Investors appear to be taking a Goldilocks-like approach to bonds — not too short and not too long. According to a Reuters report, investors have been opting for intermediate term-bonds funds of the Treasury variety as uncertainty over the U.S. Federal Reserve's policy looms.
The Fed recently standing pat on interest rates further drives the uncertainty. But the overall expectation is that the central bank will begin cutting rates when economic data confirms that decision. In the meantime, it appears investors are willing to accept more rate risk, but also minimize credit risk by staying in government debt.
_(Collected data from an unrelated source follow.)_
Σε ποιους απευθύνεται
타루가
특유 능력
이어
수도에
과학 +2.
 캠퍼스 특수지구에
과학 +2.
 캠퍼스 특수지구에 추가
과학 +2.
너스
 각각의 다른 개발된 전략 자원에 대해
"Investors are flocking to U.S. medium-term government bond funds and helping push their assets to record highs, as uncertainty about the Federal Reserve's policy path prompts them to seek the sweet spot between income and protection," the report said.
The start of this year has been marked by record issuance in both the public and private sectors. With the notion that rates will eventually fall, issuing bonds now before yields subsequently drop should draw investors. And so far, it has -- record issuance has been meet by more demand.
"According to Morningstar Direct data, U.S. medium-term government bond funds, which include Treasuries and debt issued by government-linked agencies, attracted $9.8 billion in the first two months of this year," the report added. "That compared with just $2.3 billion for long-term government funds and an outflow of $3.5 billion from short-term government bond funds."